Ministry of Justice Web Site Publishes ACLA Suggestions on Improving the Work Environment for Defense Lawyers

February 10, 2005

In November 2004, the Ministry of Justice Web site published a series of suggestions made by the Criminal Law Committee of the All China Lawyers Association to improve the work environment for criminal defense attorneys. According to the article, ACLA has recommended reforms related to the following issues:

· Investigative rights of lawyers. Lawyers should have the opportunity to collect evidence during the investigation phase of the criminal process, to verify that law enforcement agencies are following procedures, to monitor the detention of their clients, and to interview victims.
· Right of lawyers to review case files. According to the article, this right is often ignored and needs to be guaranteed in practice.
· Lawyer access to clients during interrogation. Lawyers should be present at interrogation and interrogation sessions should be recorded. The article notes that these reforms could "finally restrain" the problem of torture, which it characterizes as "widespread" in basic level organs.
· Lawyer liability. The article notes that as long as the decision to investigate and prosecute defense lawyers for evidence fabrication and other crimes related to their work is left in the hands of police and prosecutors, lawyers will be too fearful of reprisals to be vigorous advocates for their clients. ACLA has reportedly suggested that any decision to charge lawyers for such crimes be subject to the approval of a people’s court.
· Simplified procedures and open evidence. Courts should employ "simplified procedures" when the defendant confesses, the facts are clear, and the evidence sufficient (presumably to lessen the burden on attorneys) and institute an open evidence system.
· Lawyer remedies. The government should establish a mechanism through which lawyers can file complaints and seek a remedy if their professional rights are violated in the criminal process.

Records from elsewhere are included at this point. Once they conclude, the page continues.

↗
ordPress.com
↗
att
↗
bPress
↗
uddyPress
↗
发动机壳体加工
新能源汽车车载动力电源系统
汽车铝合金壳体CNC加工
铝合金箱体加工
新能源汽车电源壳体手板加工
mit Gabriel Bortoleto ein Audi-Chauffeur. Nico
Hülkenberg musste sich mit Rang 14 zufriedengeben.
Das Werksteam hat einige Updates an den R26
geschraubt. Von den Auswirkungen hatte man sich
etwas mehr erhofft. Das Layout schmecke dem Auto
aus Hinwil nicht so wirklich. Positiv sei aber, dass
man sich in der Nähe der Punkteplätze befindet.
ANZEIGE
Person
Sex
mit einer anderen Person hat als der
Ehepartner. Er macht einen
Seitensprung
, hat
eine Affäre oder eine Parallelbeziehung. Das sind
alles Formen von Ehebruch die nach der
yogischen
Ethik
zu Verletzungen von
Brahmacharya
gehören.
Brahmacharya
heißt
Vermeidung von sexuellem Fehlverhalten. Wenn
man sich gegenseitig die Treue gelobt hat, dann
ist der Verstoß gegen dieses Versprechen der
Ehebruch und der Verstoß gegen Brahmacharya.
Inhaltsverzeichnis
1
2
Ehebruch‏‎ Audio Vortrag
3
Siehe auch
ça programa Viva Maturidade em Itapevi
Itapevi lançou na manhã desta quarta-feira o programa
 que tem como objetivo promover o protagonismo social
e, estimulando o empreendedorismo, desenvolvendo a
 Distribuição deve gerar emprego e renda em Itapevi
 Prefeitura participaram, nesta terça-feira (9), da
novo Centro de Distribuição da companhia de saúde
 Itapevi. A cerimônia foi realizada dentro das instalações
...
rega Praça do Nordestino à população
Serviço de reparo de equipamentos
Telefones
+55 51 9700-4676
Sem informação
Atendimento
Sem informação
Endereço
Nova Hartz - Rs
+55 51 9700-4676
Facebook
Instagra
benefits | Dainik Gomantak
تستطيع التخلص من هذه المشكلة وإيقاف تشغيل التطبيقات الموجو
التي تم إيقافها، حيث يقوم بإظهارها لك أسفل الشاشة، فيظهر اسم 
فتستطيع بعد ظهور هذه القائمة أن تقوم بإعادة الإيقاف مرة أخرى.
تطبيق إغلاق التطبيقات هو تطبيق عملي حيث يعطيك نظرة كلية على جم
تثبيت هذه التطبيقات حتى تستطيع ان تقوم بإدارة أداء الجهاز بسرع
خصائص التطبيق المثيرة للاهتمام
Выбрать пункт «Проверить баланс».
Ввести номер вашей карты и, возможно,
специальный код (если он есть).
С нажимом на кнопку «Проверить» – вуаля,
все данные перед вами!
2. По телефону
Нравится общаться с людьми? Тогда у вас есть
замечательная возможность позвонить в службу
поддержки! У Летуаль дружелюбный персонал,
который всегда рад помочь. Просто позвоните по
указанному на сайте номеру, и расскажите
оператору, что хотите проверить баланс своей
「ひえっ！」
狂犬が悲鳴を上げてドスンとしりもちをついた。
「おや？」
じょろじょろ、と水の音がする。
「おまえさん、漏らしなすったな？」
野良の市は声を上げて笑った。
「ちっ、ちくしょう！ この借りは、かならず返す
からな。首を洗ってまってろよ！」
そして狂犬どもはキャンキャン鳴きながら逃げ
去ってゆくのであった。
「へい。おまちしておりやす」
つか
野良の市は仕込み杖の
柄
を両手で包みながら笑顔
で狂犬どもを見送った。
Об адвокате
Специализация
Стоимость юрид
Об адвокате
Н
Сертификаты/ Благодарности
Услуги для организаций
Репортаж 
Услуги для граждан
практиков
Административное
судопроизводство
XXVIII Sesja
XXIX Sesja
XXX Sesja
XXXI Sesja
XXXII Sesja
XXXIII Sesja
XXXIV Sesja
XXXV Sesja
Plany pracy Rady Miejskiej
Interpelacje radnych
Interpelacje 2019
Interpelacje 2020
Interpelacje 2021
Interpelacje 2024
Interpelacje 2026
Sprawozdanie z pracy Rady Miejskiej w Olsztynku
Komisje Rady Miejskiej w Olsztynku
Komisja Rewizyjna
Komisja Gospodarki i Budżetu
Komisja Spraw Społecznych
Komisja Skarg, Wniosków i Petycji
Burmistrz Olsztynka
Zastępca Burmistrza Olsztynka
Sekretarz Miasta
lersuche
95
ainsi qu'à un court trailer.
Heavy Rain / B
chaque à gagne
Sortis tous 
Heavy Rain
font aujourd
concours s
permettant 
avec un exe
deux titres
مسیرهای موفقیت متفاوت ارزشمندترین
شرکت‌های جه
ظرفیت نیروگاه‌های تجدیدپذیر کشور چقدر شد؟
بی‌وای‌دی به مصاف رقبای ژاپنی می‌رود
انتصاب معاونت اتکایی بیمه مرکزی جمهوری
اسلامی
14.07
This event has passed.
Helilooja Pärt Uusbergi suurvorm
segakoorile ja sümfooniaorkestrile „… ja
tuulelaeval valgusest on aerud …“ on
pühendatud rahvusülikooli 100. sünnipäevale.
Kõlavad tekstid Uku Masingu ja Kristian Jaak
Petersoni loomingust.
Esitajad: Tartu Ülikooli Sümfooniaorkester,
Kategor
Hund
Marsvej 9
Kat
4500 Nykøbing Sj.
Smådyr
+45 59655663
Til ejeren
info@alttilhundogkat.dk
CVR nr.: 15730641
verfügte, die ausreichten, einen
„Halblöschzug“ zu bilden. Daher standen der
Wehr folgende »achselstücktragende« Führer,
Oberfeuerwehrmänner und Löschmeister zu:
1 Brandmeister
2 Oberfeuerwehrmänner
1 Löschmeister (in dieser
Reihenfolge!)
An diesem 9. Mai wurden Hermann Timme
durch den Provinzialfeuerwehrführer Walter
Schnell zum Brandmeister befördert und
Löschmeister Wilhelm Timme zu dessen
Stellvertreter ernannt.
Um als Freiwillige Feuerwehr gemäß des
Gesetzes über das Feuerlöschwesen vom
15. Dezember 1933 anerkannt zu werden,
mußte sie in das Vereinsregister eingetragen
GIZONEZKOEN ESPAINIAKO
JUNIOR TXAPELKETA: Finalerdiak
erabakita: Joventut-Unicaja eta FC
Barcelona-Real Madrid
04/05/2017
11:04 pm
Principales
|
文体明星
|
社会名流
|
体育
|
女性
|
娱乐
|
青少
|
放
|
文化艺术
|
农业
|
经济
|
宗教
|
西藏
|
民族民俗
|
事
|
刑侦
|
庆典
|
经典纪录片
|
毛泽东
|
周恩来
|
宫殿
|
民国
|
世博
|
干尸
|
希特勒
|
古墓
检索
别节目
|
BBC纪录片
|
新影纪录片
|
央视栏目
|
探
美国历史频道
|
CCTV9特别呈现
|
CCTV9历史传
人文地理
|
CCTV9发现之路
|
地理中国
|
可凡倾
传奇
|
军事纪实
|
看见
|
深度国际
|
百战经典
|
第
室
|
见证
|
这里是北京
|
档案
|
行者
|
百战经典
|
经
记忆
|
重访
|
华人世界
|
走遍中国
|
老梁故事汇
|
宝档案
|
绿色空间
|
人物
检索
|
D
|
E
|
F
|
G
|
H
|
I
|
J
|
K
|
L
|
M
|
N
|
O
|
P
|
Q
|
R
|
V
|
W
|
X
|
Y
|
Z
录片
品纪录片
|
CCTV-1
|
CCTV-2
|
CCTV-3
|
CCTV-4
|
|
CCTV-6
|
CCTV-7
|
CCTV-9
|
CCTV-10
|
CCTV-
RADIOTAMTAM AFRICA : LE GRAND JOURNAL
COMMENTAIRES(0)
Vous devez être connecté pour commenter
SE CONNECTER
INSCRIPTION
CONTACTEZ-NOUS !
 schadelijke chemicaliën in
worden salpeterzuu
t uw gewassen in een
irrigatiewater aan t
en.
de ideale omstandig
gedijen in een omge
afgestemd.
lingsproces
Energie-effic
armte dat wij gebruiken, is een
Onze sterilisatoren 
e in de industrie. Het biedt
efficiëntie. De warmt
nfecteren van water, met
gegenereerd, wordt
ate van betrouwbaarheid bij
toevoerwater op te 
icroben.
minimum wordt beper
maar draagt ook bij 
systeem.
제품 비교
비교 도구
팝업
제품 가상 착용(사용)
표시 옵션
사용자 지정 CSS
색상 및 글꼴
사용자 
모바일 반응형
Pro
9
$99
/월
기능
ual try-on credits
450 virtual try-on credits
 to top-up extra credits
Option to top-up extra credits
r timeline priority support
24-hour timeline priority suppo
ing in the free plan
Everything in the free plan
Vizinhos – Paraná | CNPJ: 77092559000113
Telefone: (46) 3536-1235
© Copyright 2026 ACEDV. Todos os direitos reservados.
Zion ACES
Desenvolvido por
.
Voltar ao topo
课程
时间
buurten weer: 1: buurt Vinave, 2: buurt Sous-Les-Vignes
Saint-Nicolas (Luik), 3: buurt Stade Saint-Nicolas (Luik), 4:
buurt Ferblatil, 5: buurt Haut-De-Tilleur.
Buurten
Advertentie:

The MOJ article notes that because the quality of criminal defense is uneven and the percentage of criminal defendants represented by counsel is dropping, systemic reforms of the criminal process are needed to enhance the role of lawyers. Such statements, along with the fact that MOJ chose to publish the ACLA committee’s suggestions on its official site, may be indications that there is support within the MOJ for the proposed reforms.